Action item: Copy the lines below word for word, leaving nothing out and changing nothing.

Material provided:
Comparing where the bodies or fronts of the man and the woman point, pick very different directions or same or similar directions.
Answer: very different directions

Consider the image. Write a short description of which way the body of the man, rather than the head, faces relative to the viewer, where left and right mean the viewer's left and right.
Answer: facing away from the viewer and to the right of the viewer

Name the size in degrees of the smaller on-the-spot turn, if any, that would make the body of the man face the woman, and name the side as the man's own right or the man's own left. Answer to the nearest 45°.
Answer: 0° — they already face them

Solution to this exercise:
Comparing where the bodies or fronts of the man and the woman point, pick very different directions or same or similar directions.
Answer: very different directions

Consider the image. Write a short description of which way the body of the man, rather than the head, faces relative to the viewer, where left and right mean the viewer's left and right.
Answer: facing away from the viewer and to the right of the viewer

Name the size in degrees of the smaller on-the-spot turn, if any, that would make the body of the man face the woman, and name the side as the man's own right or the man's own left. Answer to the nearest 45°.
Answer: 0° — they already face them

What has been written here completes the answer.